I have 30 items in the ListView . If I write something in the zero element, then when scrolling down, these data may be generally below, or even in place 4 12 15 28.

So I decided that it would be better if I somehow disabled the re-creation of components in the ListView .

Or in EditText catch the moment when a person loses focus, so that I save the data to a file, and then read it.

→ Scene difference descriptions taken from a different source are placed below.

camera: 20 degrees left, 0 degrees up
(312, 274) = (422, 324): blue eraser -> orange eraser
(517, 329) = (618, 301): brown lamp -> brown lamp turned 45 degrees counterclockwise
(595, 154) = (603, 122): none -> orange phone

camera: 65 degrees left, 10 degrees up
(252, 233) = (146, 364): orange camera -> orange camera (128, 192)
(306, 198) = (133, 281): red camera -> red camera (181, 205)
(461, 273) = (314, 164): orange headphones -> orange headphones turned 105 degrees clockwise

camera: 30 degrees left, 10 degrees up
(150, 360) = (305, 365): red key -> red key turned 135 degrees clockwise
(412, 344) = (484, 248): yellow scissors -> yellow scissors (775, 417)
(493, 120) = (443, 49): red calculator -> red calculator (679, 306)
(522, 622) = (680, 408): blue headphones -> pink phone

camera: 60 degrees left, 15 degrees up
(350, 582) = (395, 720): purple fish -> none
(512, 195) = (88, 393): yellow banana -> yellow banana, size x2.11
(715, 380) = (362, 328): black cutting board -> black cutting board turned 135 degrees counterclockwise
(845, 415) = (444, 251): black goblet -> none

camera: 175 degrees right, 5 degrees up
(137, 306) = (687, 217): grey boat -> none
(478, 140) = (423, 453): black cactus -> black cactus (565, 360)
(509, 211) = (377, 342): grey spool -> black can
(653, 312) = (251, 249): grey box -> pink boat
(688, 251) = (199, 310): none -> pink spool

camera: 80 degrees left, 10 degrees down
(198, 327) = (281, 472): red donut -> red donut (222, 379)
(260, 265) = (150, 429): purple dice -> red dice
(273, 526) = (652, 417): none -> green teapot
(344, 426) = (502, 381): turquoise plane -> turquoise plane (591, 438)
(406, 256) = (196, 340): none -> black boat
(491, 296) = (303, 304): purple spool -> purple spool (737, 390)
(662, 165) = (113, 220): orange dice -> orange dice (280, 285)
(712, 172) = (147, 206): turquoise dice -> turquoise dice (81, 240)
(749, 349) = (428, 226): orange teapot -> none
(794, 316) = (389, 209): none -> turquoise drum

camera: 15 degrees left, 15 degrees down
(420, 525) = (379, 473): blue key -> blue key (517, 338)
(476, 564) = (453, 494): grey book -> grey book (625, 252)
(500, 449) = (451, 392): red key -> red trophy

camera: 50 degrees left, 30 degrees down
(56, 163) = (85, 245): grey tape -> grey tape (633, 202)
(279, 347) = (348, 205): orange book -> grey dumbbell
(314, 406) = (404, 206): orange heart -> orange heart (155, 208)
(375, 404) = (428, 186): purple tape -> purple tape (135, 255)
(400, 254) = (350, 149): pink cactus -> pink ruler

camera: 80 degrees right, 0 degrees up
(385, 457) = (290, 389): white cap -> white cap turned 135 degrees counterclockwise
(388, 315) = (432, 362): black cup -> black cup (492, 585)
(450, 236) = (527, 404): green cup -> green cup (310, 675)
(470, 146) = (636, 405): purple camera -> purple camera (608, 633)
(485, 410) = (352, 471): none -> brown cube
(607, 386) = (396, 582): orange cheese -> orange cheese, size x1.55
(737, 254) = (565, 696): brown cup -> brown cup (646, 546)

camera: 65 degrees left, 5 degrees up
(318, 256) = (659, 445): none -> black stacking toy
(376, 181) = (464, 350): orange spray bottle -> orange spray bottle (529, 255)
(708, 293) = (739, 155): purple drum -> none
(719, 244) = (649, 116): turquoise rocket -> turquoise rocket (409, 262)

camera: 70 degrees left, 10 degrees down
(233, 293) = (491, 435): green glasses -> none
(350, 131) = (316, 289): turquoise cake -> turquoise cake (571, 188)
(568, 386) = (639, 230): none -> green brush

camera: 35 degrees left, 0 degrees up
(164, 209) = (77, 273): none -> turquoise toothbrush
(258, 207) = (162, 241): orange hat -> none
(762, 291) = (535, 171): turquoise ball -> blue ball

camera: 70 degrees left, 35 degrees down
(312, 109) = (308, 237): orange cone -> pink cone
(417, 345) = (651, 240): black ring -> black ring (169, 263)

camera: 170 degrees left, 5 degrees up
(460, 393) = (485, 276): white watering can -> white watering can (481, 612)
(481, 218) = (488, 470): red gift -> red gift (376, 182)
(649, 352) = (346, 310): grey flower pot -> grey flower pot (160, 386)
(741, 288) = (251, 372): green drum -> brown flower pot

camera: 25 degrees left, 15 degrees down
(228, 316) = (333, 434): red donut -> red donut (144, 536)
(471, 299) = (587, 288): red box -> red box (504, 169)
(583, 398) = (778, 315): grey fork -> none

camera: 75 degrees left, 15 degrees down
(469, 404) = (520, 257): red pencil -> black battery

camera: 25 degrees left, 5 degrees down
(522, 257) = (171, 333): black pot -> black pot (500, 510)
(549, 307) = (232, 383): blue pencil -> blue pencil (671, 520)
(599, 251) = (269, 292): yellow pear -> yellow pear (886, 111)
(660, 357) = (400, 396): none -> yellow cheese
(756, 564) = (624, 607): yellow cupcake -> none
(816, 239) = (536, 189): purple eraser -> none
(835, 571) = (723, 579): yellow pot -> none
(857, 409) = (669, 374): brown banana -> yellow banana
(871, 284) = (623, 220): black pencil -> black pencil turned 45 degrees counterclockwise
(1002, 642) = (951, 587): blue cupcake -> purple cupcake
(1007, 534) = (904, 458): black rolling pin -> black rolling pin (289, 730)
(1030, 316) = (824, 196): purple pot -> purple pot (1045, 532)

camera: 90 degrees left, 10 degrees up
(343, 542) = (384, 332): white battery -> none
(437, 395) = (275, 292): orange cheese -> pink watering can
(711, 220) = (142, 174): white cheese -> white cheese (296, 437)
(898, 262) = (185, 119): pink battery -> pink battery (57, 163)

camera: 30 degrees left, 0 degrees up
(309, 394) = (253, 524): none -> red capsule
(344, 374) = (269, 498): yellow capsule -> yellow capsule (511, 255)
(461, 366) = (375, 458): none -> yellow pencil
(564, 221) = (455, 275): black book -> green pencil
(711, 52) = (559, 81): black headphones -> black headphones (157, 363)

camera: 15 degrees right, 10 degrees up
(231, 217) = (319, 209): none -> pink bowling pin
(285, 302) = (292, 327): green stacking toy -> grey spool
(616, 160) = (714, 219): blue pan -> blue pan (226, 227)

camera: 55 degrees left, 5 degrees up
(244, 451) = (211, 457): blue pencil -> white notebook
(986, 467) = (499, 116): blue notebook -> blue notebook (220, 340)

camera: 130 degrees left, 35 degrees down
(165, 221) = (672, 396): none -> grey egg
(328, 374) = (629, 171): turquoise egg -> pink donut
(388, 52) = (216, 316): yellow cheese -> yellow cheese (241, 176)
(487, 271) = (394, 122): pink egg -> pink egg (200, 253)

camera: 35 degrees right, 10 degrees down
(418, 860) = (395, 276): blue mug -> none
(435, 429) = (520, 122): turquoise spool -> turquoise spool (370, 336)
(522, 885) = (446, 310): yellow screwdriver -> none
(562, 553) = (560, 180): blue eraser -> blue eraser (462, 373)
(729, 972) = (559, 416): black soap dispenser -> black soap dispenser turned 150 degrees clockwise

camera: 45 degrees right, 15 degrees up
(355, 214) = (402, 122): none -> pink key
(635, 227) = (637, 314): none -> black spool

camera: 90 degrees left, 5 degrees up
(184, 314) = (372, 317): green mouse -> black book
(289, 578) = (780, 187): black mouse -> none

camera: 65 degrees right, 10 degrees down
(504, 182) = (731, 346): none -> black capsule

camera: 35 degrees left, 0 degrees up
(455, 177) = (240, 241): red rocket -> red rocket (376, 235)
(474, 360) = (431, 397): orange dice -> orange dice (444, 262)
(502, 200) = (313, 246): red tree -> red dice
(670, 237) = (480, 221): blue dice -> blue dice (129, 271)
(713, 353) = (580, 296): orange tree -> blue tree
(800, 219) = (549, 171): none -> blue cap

 @Override public View getView(final int position, View convertView, ViewGroup parent) { if (convertView == null) { convertView = getLayoutInflater().inflate(R.layout.main_list, null); } EditText editText = (EditText)convertView.findViewById(R.id.editText); editText.setHint("asdsadad"); // SharedPreferences sharedPreferences = getPreferences(MODE_PRIVATE); // sharedPreferences.getString("pos" + position, ""); return convertView; } 
  • You are obviously misusing the reuse mechanism. Show where you change the value of the view, then something is shown in other elements. - Yuriy SPb
  • By the way, one more thing is strange. If you activate the EditText and scroll through the ListView, then somewhere on the 10th element the focus will be on the 10th element. What for? - Andro
  • one
    Use the ViewHolder pattern in your Adapter, or use the recently appeared RecycleView component - Werder instead of the ListView.
  • RecycleView is better? And there precisely this chip will earn? - Andro

1 answer 1

Since the items are repeatedly reused, you need to take care of restoring the state of a particular item to a certain position, for this you need to save the input from the EditText to a separate storage that will be linked to the positions in the list and then use this data when (re)) creating item It is necessary not only to restore the input, but also to forcibly clear the EditText if there is no input in it. See this answer for a more detailed solution.

To extract data from list items in EditText when focus is lost, see this answer (item 2).

What you will use ListView or RecyclerView does not matter much. As well, the ViewHolder pattern is not suitable for solving your problem (although its use is highly recommended), which stores only links to widgets (excludes repeated calls to the findViewById() method), and not the contents of these widgets.